»»
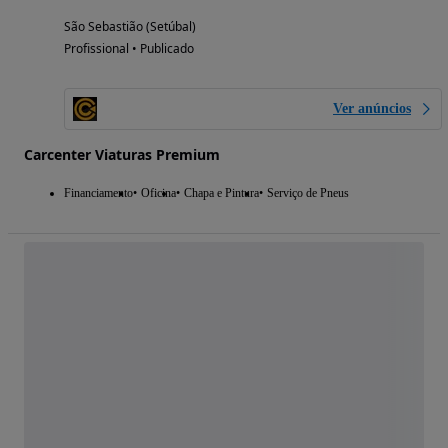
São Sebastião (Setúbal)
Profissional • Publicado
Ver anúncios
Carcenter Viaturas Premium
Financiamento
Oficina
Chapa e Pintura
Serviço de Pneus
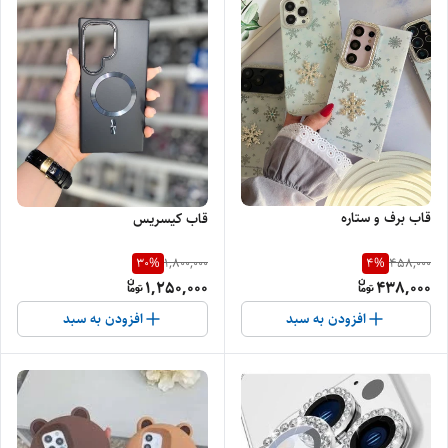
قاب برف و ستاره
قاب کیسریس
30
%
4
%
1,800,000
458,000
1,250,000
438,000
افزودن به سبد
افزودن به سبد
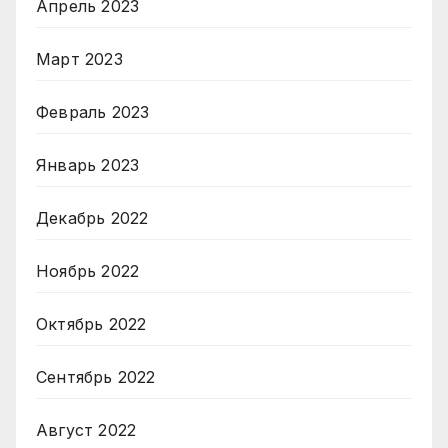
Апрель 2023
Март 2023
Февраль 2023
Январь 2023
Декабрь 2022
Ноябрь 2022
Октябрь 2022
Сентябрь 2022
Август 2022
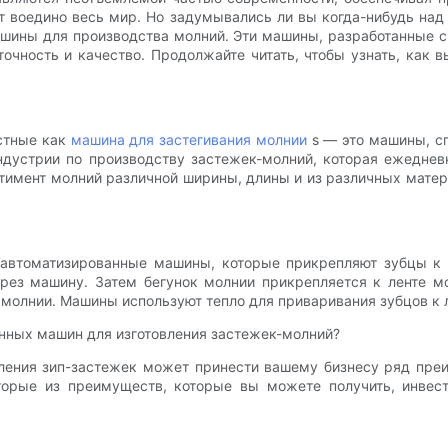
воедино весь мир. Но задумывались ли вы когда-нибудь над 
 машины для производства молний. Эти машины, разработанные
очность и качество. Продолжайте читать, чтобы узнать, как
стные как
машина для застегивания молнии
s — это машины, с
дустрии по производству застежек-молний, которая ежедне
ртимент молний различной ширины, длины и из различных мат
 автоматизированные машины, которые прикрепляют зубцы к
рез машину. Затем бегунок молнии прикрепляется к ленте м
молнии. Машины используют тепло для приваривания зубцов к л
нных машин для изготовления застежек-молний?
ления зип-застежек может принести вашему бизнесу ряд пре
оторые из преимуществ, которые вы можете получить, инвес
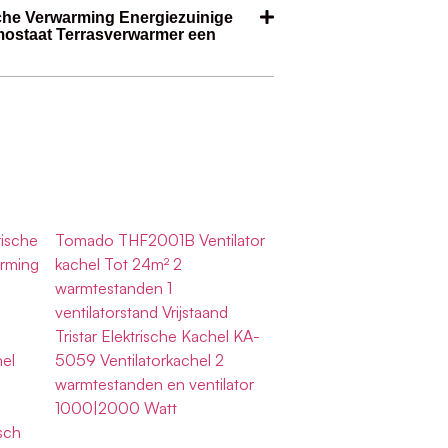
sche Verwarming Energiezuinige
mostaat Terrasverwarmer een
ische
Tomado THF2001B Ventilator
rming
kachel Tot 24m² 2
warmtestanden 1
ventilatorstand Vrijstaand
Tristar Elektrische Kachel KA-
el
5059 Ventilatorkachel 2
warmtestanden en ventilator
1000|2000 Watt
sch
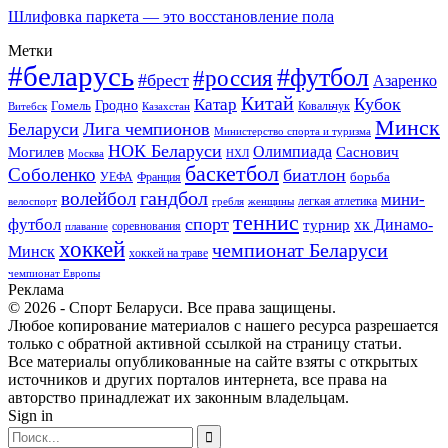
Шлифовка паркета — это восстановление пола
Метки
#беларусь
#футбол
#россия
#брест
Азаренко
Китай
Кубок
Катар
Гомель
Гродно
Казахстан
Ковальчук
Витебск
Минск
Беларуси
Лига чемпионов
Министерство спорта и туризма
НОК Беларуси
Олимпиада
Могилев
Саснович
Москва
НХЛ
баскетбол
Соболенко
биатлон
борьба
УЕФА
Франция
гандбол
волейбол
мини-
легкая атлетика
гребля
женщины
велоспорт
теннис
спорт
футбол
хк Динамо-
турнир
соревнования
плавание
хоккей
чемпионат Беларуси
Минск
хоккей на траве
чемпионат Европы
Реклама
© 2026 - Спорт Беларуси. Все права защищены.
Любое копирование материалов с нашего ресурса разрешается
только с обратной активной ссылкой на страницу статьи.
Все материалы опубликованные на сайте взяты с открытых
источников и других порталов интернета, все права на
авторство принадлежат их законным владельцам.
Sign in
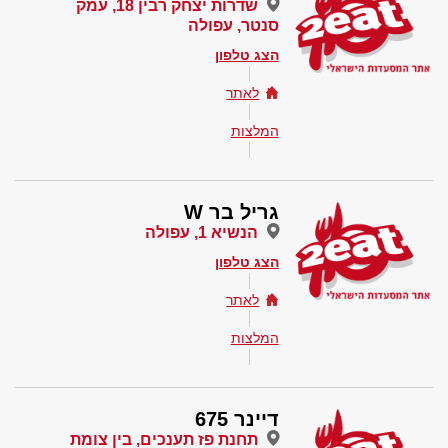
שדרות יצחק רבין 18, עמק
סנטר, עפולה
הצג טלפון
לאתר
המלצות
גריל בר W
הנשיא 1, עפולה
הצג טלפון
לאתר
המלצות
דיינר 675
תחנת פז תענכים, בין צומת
««
» WORK ITEM: Gather every line of the records that contains the string "warmtestanden". Case counts.

» EXERCISE OUTPUT:
warmtestanden 1
warmtestanden en ventilator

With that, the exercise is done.